提示された抜粋
>>>>>

「餠」という漢字は、左にある偏の部分を手描きだと「食」のように書くことが多いです。
しかしこうしてパソコンやスマホなどで書いてみると「食」の中にある「良」の、数か所の部分、形が違っているものがあったりします。
実はこのふたつの「食偏」どちらも正しいのです。
例をあげてみると、
- 「餅」 だと「食の下の方の横棒が二本に並ぶ」(游明朝)
- 「餅󠄀」 だと「食」の字に近い形(教科書体)
- 「餠」 でも「食」の字に近い形(行書体)
これらはすべて、そのフォントが違うだけです。まったく同じ文字なのです。
「餅」の漢字と「餅」の漢字がどっちも正しいという理由はなぜ?
それではこの二種類の偏のどちらを使用しても表すことができる「餠」。
手書きした場合に正誤の違いがあるのかないのか。これは疑問ですよね。
でも実はこれもまた、どちらでも正解なのです。
今度は文化庁の公式ホームページ、「国語施策・日本語教育」の中にある「国語施策情報」の「常用漢字表」を確認してみました。

<<<<<

課題の詳細
上にある「餅」の字形についての文章を、全文そのまま一字も変えずに返してください。

[保存済みの項目]

>>>>>

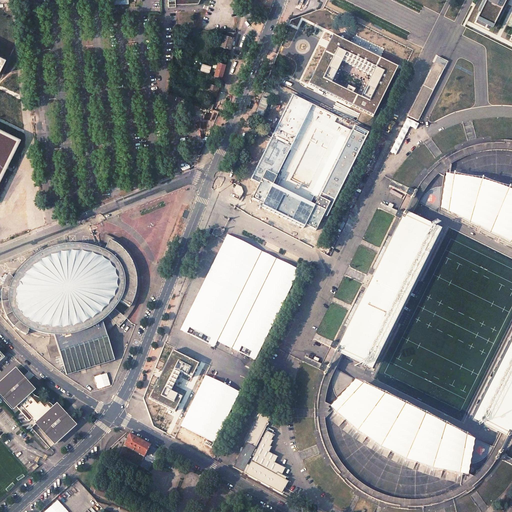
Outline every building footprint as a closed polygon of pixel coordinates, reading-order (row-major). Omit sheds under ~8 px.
[(484,0),(477,18),(496,27),(508,0),(484,0)] [(222,34),(219,45),(230,48),(233,38),(222,34)] [(308,83),(373,115),(397,67),(332,35),(308,83)] [(437,57),(408,116),(418,121),(447,62),(437,57)] [(225,64),(218,62),(214,75),(221,77),(225,64)] [(199,71),(208,73),(210,66),(201,64),(199,71)] [(219,84),(209,81),(205,93),(216,96),(219,84)] [(278,176),(311,110),(314,104),(292,94),(250,178),(259,182),(251,198),(316,230),(366,131),(354,125),(351,130),(318,196),(314,204),(274,185),(278,176)] [(212,108),(213,104),(202,100),(200,104),(212,108)] [(0,179),(20,140),(0,130),(0,179)] [(444,167),(451,163),(467,154),(482,150),(501,149),(511,150),(511,142),(503,142),(489,142),(476,144),(456,151),(436,164),(417,185),(408,203),(404,212),(412,216),(416,207),(419,201),(426,186),(436,175),(444,167)] [(419,201),(443,214),(447,191),(449,175),(451,166),(451,163),(444,167),(436,175),(426,186),(419,201)] [(466,169),(451,166),(449,175),(447,191),(443,214),(457,221),(477,231),(496,240),(511,248),(511,184),(498,179),(494,178),(471,170),(466,169)] [(367,182),(358,178),(328,242),(336,246),(367,182)] [(236,185),(234,190),(236,194),(239,196),(240,197),(243,192),(241,187),(236,185)] [(412,216),(404,212),(335,351),(343,355),(364,366),(433,226),(412,216)] [(219,228),(214,230),(212,234),(217,236),(221,235),(224,230),(223,230),(219,228)] [(60,356),(66,374),(114,359),(105,333),(116,324),(119,326),(126,318),(130,314),(139,297),(140,278),(134,257),(122,243),(104,233),(103,241),(107,243),(105,246),(104,249),(97,246),(86,242),(71,241),(65,242),(59,243),(44,248),(37,252),(31,255),(22,262),(14,272),(10,277),(7,275),(1,290),(1,301),(3,310),(11,324),(26,334),(27,331),(50,337),(47,347),(50,358),(60,356)] [(298,270),(226,235),(180,329),(253,360),(298,270)] [(175,351),(179,339),(171,337),(168,348),(175,351)] [(198,363),(172,350),(160,375),(148,400),(174,412),(182,396),(171,391),(181,371),(191,376),(198,363)] [(339,365),(343,355),(335,351),(330,361),(325,370),(317,395),(317,419),(321,439),(323,446),(327,455),(340,474),(358,489),(378,500),(395,504),(413,506),(430,506),(450,500),(466,491),(482,478),(495,462),(503,446),(508,436),(504,435),(499,432),(495,442),(492,446),(484,461),(472,476),(466,482),(460,485),(444,494),(429,498),(410,500),(393,497),(379,493),(367,487),(356,480),(346,471),(338,460),(331,449),(327,435),(323,420),(323,412),(323,404),(327,389),(337,369),(339,365)] [(508,436),(511,427),(511,354),(478,422),(499,432),(504,435),(508,436)] [(323,420),(327,417),(360,381),(337,369),(327,389),(323,404),(323,412),(323,420)] [(15,370),(0,383),(0,392),(17,412),(20,410),(29,421),(32,418),(55,444),(75,425),(68,417),(65,420),(63,417),(61,415),(63,413),(56,405),(54,407),(50,403),(40,399),(37,398),(32,392),(34,390),(26,382),(24,384),(20,379),(22,377),(15,370)] [(106,372),(93,376),(97,388),(109,385),(106,372)] [(237,392),(204,375),(179,426),(213,444),(237,392)] [(467,434),(360,381),(327,417),(338,427),(342,429),(362,443),(366,446),(387,457),(391,460),(414,469),(441,478),(447,480),(460,483),(467,434)] [(270,417),(260,412),(243,447),(240,446),(239,451),(239,452),(240,453),(233,467),(243,472),(243,471),(244,469),(264,428),(270,417)] [(267,429),(264,428),(244,469),(243,471),(245,473),(244,473),(281,493),(287,481),(286,480),(287,478),(281,475),(284,468),(274,462),(277,457),(268,452),(271,447),(269,446),(272,441),(271,440),(272,436),(273,437),(274,435),(271,434),(273,431),(268,428),(267,429)] [(162,452),(129,434),(127,439),(125,438),(124,440),(126,441),(120,455),(121,456),(118,462),(136,471),(139,466),(145,469),(149,471),(153,462),(156,463),(162,452)] [(492,446),(467,434),(460,483),(460,485),(466,482),(472,476),(484,461),(492,446)] [(116,488),(98,482),(94,493),(112,499),(116,488)]
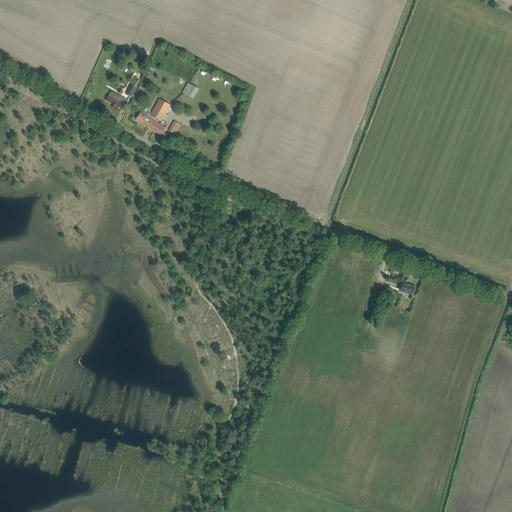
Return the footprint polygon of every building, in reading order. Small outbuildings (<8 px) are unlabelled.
[(126,94),(131,97),(141,81),(135,78),(126,94)] [(181,92),(194,98),(199,89),(187,82),(181,92)] [(118,96),(116,99),(114,97),(111,102),(114,104),(112,107),(116,109),(115,110),(119,113),(121,109),(122,108),(121,108),(123,104),(126,99),(122,96),(122,97),(120,95),(118,96)] [(150,115),(161,121),(171,105),(160,99),(150,115)] [(160,125),(149,118),(140,112),(136,119),(142,123),(161,135),(165,128),(160,125)] [(174,122),(169,130),(175,134),(181,126),(174,122)] [(403,282),(401,287),(400,290),(411,295),(415,287),(403,282)]
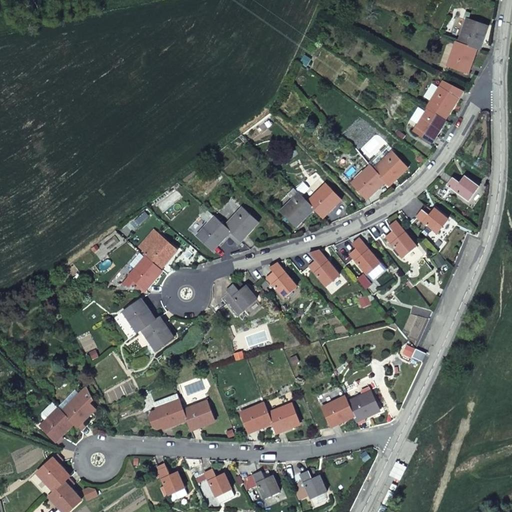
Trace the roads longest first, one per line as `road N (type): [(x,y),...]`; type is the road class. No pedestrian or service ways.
road 1 (residential): [(399,437),(490,235),(502,55)]
road 2 (residential): [(201,274),(333,233),(418,185),(462,134),(502,55)]
road 3 (residential): [(101,440),(273,451),(399,437)]
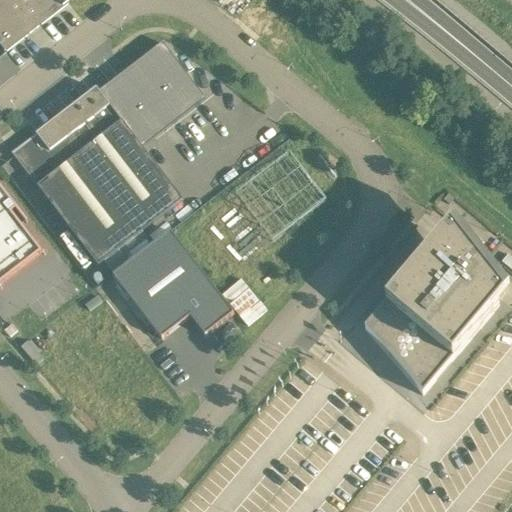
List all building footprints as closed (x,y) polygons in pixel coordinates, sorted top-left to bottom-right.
[(0,0),(0,47),(6,54),(70,5),(65,0),(0,0)] [(97,91),(54,124),(12,156),(98,268),(183,203),(97,91)] [(272,172),(183,250),(234,316),(321,229),(272,172)] [(0,188),(0,286),(42,254),(22,228),(27,224),(0,188)] [(423,398),(499,307),(509,295),(454,225),(447,234),(365,331),(389,351),(405,369),(423,398)] [(162,341),(190,319),(205,338),(234,316),(183,250),(170,233),(112,277),(162,341)]
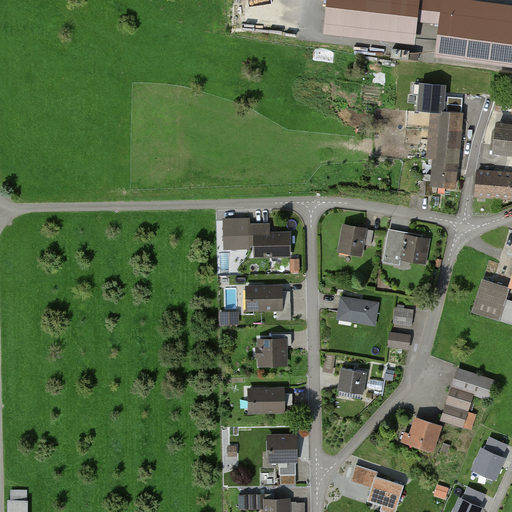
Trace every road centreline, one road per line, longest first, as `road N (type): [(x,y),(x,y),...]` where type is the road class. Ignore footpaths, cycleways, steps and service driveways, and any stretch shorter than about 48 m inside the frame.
road 1 (track): [(311,206),(0,209)]
road 2 (residential): [(320,473),(416,370),(463,228)]
road 3 (residential): [(320,473),(311,206)]
road 4 (residential): [(463,228),(352,203),(311,206)]
road 5 (residential): [(489,101),(463,228)]
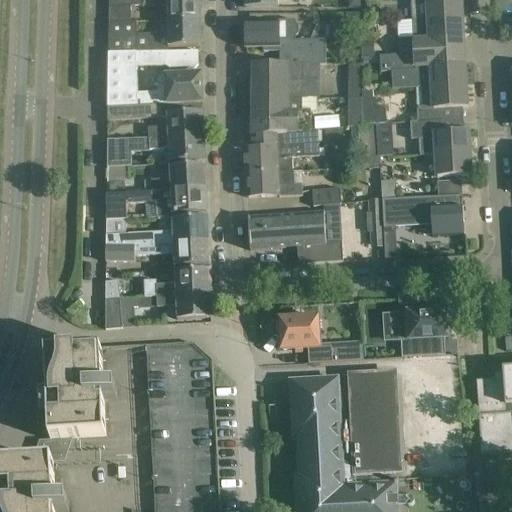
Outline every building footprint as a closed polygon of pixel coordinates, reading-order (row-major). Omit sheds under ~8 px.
[(110,0),(110,9),(145,9),(145,6),(158,6),(158,10),(167,10),(167,22),(200,22),(199,0),(110,0)] [(245,0),(246,9),(277,9),(277,0),(245,0)] [(350,0),(348,2),(348,10),(354,10),(360,10),(359,0),(350,0)] [(410,0),(412,23),(428,22),(462,19),(460,0),(410,0)] [(359,27),(358,25),(358,16),(346,16),(347,21),(354,27),(359,27)] [(399,56),(464,52),(462,19),(428,22),(412,23),(413,39),(398,40),(399,56)] [(167,22),(168,36),(168,49),(200,48),(200,22),(167,22)] [(280,65),(317,66),(325,66),(325,42),(295,42),(295,41),(296,41),(296,38),(298,36),(298,28),(295,26),(295,23),(295,22),(280,22),(279,26),(246,25),(246,50),(263,50),(263,54),(280,53),(280,65)] [(168,54),(168,49),(168,36),(136,36),(136,23),(110,23),(109,31),(109,56),(165,54),(168,54)] [(374,58),(374,44),(361,44),(362,58),(374,58)] [(464,52),(399,56),(390,57),(391,73),(415,72),(415,89),(466,87),(464,52)] [(165,54),(166,67),(170,70),(195,70),(198,66),(198,53),(168,54),(165,54)] [(166,67),(165,54),(109,56),(108,108),(136,107),(136,94),(138,94),(137,68),(166,67)] [(280,65),(253,66),(253,99),(308,99),(308,83),(317,83),(317,66),(280,65)] [(361,99),(361,92),(361,76),(361,66),(358,65),(348,66),(348,100),(357,100),(361,99)] [(136,107),(160,106),(201,104),(202,104),(201,76),(166,77),(166,86),(158,87),(158,93),(138,94),(136,94),(136,107)] [(466,87),(415,89),(416,90),(421,90),(422,109),(419,109),(419,111),(417,111),(418,124),(443,122),(443,110),(467,109),(466,87)] [(361,92),(361,99),(361,127),(387,125),(385,111),(376,112),(375,101),(374,101),(373,92),(362,93),(362,92),(361,92)] [(253,99),(253,138),(311,133),(311,114),(317,114),(317,100),(308,100),(308,99),(253,99)] [(351,129),(361,128),(361,127),(361,99),(357,100),(348,100),(348,129),(351,129)] [(106,122),(165,119),(165,116),(202,114),(201,104),(160,106),(136,107),(108,108),(106,108),(106,122)] [(147,140),(203,137),(202,114),(165,116),(165,119),(166,129),(147,130),(147,140)] [(443,122),(418,124),(410,125),(411,141),(420,141),(421,158),(436,157),(470,155),(468,132),(444,134),(443,122)] [(367,146),(368,155),(379,154),(378,127),(387,126),(387,125),(361,127),(361,128),(365,127),(366,146),(367,146)] [(361,128),(351,129),(352,148),(366,148),(366,146),(365,127),(361,128)] [(246,175),(291,173),(291,159),(318,159),(317,133),(311,133),(253,138),(253,151),(245,151),(246,175)] [(203,137),(147,140),(148,151),(166,150),(167,164),(204,162),(203,137)] [(107,141),(106,169),(107,169),(130,168),(130,141),(108,141),(107,141)] [(380,170),(379,154),(368,155),(369,171),(380,170)] [(471,177),(470,155),(436,157),(437,179),(471,177)] [(149,182),(150,193),(207,191),(205,166),(167,168),(168,181),(149,182)] [(292,187),(291,173),(246,175),(247,199),(267,198),(279,198),(302,197),(301,186),(292,187)] [(459,181),(436,182),(437,193),(460,192),(459,181)] [(108,184),(108,195),(123,194),(123,183),(108,184)] [(379,186),(366,188),(367,202),(380,201),(379,186)] [(207,191),(150,193),(123,194),(108,195),(107,195),(106,221),(126,220),(126,206),(155,205),(156,219),(170,218),(170,217),(208,215),(207,191)] [(341,205),(340,191),(312,193),(313,208),(341,205)] [(412,200),(382,202),(384,230),(396,229),(395,225),(411,224),(434,223),(434,234),(435,236),(432,237),(432,238),(432,239),(464,237),(464,235),(462,235),(462,233),(461,223),(464,223),(464,221),(463,221),(462,197),(412,200)] [(380,202),(368,202),(369,214),(382,213),(382,201),(380,202)] [(268,219),(248,220),(250,252),(306,249),(307,266),(343,264),(342,244),(326,245),(325,228),(324,216),(268,219)] [(128,246),(153,245),(209,243),(208,219),(170,221),(171,233),(127,235),(128,246)] [(383,233),(370,234),(370,248),(384,247),(383,233)] [(209,243),(128,246),(106,248),(106,264),(135,264),(135,258),(169,256),(169,255),(173,255),(174,269),(210,267),(209,243)] [(395,247),(384,248),(385,261),(396,261),(395,247)] [(156,298),(178,296),(212,295),(210,271),(173,273),(174,286),(155,287),(156,298)] [(104,284),(104,300),(120,300),(118,283),(105,284),(104,284)] [(212,295),(178,296),(156,298),(138,299),(139,308),(156,308),(156,309),(175,308),(175,321),(213,320),(212,295)] [(410,297),(398,297),(398,307),(410,307),(410,297)] [(120,300),(104,300),(104,332),(123,331),(120,300)] [(436,341),(448,340),(446,312),(398,315),(401,360),(437,358),(436,341)] [(280,324),(277,326),(277,335),(281,337),(282,352),(308,350),(309,366),(359,363),(358,345),(321,347),(321,335),(319,335),(318,319),(280,321),(280,324)] [(187,349),(150,349),(152,386),(154,448),(156,511),(214,511),(208,364),(187,349)] [(103,389),(101,350),(45,353),(48,396),(41,397),(42,421),(49,420),(50,442),(106,439),(104,401),(116,401),(116,389),(103,389)] [(511,369),(502,370),(503,380),(476,382),(478,402),(482,457),(511,454),(511,424),(511,369)] [(347,381),(311,383),(291,384),(294,440),(298,440),(300,479),(296,479),(298,511),(396,511),(396,510),(394,476),(400,476),(395,375),(347,378),(347,381)] [(56,503),(54,465),(0,467),(0,511),(68,511),(68,503),(56,503)]
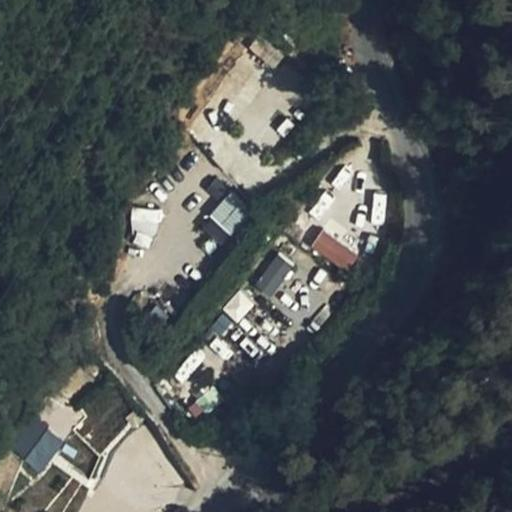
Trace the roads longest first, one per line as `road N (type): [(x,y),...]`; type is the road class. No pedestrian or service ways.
road 1 (residential): [(221,500),(400,308),(422,243),(393,0)]
road 2 (unclassified): [(511,441),(376,498),(323,505),(221,500)]
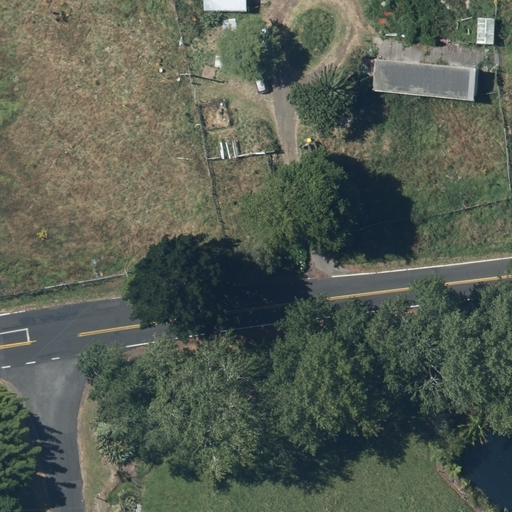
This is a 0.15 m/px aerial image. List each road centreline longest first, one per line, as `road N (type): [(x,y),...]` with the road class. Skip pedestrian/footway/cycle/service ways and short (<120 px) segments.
road 1 (secondary): [(511,276),(42,341)]
road 2 (unclassified): [(42,341),(64,511)]
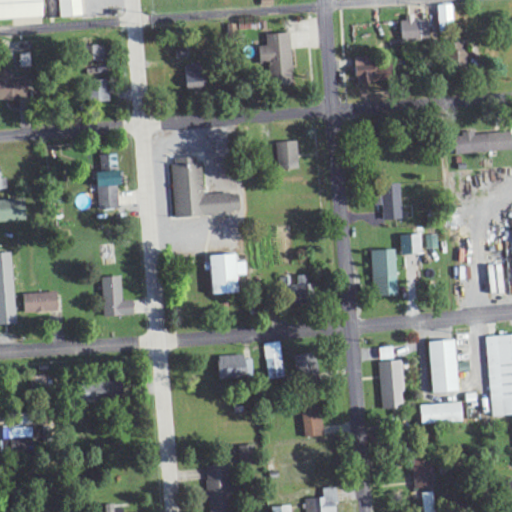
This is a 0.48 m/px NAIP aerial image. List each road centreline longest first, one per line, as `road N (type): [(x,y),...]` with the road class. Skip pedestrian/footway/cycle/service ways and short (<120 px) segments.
road 1 (residential): [(173,511),(130,0)]
road 2 (residential): [(367,511),(324,0)]
road 3 (residential): [(0,133),(511,95)]
road 4 (residential): [(0,348),(511,311)]
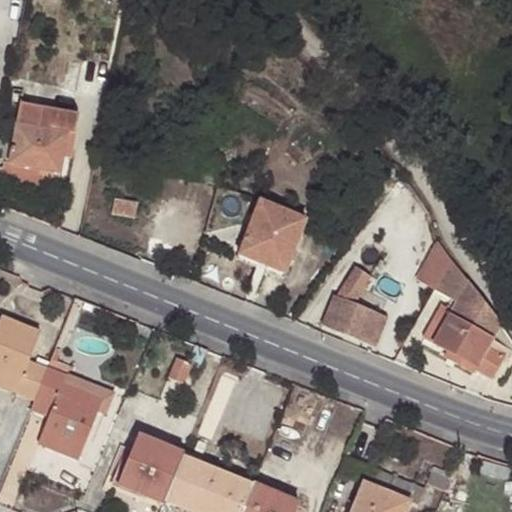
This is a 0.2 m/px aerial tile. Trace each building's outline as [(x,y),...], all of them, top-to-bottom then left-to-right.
[(0,135),(0,162),(5,163),(1,182),(41,189),(45,170),(61,173),(65,150),(68,133),(75,135),(79,115),(22,103),(15,138),(0,135)] [(217,186),(223,159),(202,154),(206,137),(183,132),(180,151),(111,137),(107,157),(177,170),(176,177),(217,186)] [(68,133),(65,150),(72,152),(75,135),(68,133)] [(139,202),(116,198),(113,214),(136,219),(139,202)] [(307,221),(260,203),(240,254),(287,272),(307,221)] [(435,290),(451,261),(439,244),(418,281),(435,290)] [(287,272),(240,254),(238,261),(284,280),(287,272)] [(490,347),(503,324),(496,316),(491,310),(488,306),(481,297),(476,290),(467,280),(459,270),(457,268),(451,261),(435,290),(457,303),(452,313),(442,307),(425,339),(448,351),(460,358),(456,363),(474,373),(476,370),(493,380),(507,356),(490,347)] [(371,343),(382,316),(381,315),(373,312),(354,304),(372,278),(358,268),(337,297),(335,297),(323,326),(371,345),(371,343)] [(34,401),(47,369),(29,361),(40,332),(2,315),(0,319),(0,375),(19,383),(15,394),(34,401)] [(389,319),(382,316),(371,343),(378,347),(389,319)] [(197,346),(196,345),(188,364),(192,366),(199,369),(207,350),(197,346)] [(62,351),(55,348),(51,359),(57,361),(62,351)] [(445,357),(456,363),(460,358),(448,351),(445,357)] [(51,359),(47,369),(34,401),(30,411),(48,418),(38,443),(79,460),(98,412),(99,407),(79,399),(81,392),(63,385),(67,374),(71,366),(57,361),(51,359)] [(192,366),(188,364),(176,359),(169,379),(184,385),(192,366)] [(114,393),(67,374),(63,385),(81,392),(79,399),(99,407),(98,412),(106,415),(114,393)] [(0,387),(15,394),(19,383),(0,375),(0,387)] [(297,385),(284,422),(306,430),(320,394),(297,385)] [(183,457),(185,453),(137,434),(119,480),(145,490),(143,497),(164,505),(165,503),(183,457)] [(242,511),(253,485),(183,457),(165,503),(180,509),(184,500),(211,511),(242,511)] [(446,492),(453,475),(433,467),(426,484),(446,492)] [(362,482),(349,511),(404,511),(409,500),(419,505),(425,490),(371,468),(365,483),(362,482)] [(145,490),(119,480),(114,477),(111,487),(142,499),(143,497),(145,490)] [(254,483),(253,485),(242,511),(294,511),(298,501),(254,483)] [(211,511),(184,500),(180,509),(186,511),(211,511)]
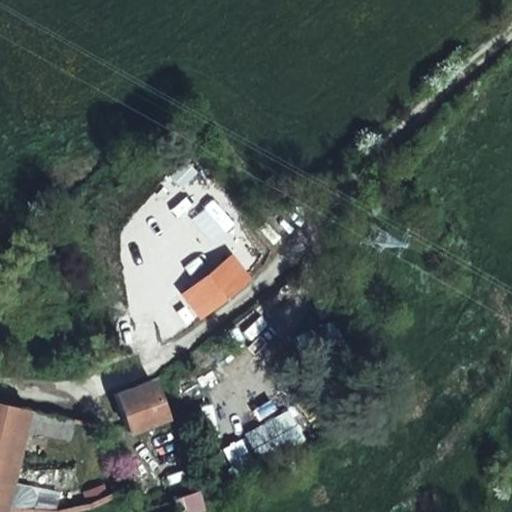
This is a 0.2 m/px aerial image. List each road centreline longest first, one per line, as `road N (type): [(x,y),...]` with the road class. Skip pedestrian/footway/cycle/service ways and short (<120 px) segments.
road 1 (residential): [(303,231),(242,301),(187,346),(109,383),(0,382)]
road 2 (track): [(511,31),(303,231)]
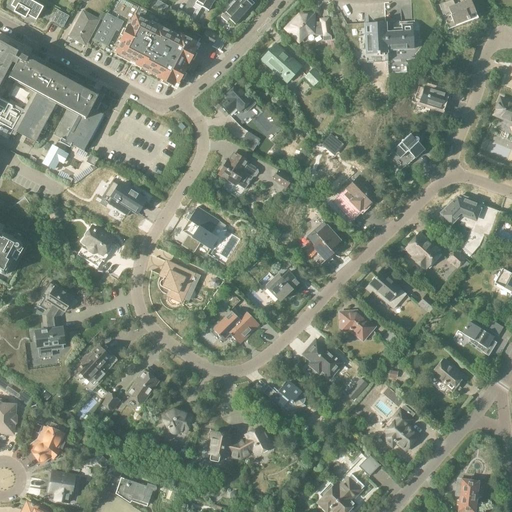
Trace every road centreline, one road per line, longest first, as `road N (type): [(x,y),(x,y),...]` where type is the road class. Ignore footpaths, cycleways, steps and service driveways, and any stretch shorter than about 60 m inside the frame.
road 1 (residential): [(451,172),(276,347),(256,363),(219,370),(164,340),(138,297),(146,245),(199,158),(201,128),(181,97)]
road 2 (residential): [(0,20),(154,103),(181,97)]
road 3 (residential): [(451,172),(480,59),(499,39)]
road 4 (residential): [(181,97),(225,63),(279,0)]
road 5 (residential): [(388,511),(470,419)]
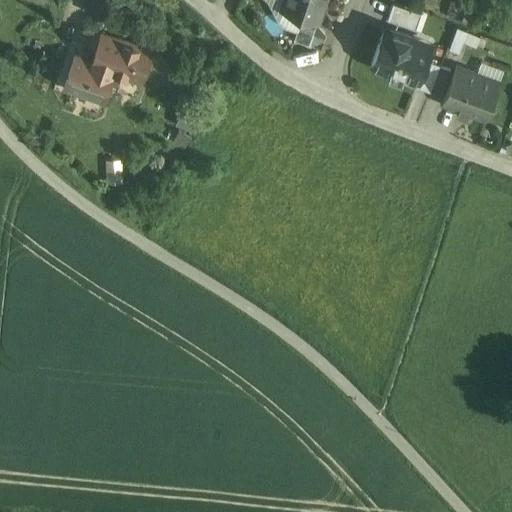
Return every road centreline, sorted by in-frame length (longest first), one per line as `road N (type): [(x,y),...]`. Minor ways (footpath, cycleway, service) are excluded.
road 1 (residential): [(0,127),(74,201),(297,337),(468,511)]
road 2 (residential): [(324,94),(511,168)]
road 3 (residential): [(324,94),(269,63),(194,0)]
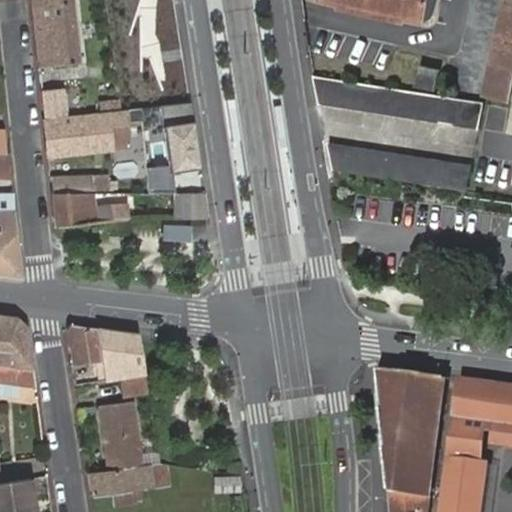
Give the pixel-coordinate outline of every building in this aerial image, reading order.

<<<<<

正しい結果
「餠」という漢字は、左にある偏の部分を手描きだと「食」のように書くことが多いです。
しかしこうしてパソコンやスマホなどで書いてみると「食」の中にある「良」の、数か所の部分、形が違っているものがあったりします。
実はこのふたつの「食偏」どちらも正しいのです。
例をあげてみると、
- 「餅」 だと「食の下の方の横棒が二本に並ぶ」(游明朝)
- 「餅󠄀」 だと「食」の字に近い形(教科書体)
- 「餠」 でも「食」の字に近い形(行書体)
これらはすべて、そのフォントが違うだけです。まったく同じ文字なのです。
「餅」の漢字と「餅」の漢字がどっちも正しいという理由はなぜ?
それではこの二種類の偏のどちらを使用しても表すことができる「餠」。
手書きした場合に正誤の違いがあるのかないのか。これは疑問ですよね。
でも実はこれもまた、どちらでも正解なのです。
今度は文化庁の公式ホームページ、「国語施策・日本語教育」の中にある「国語施策情報」の「常用漢字表」を確認してみました。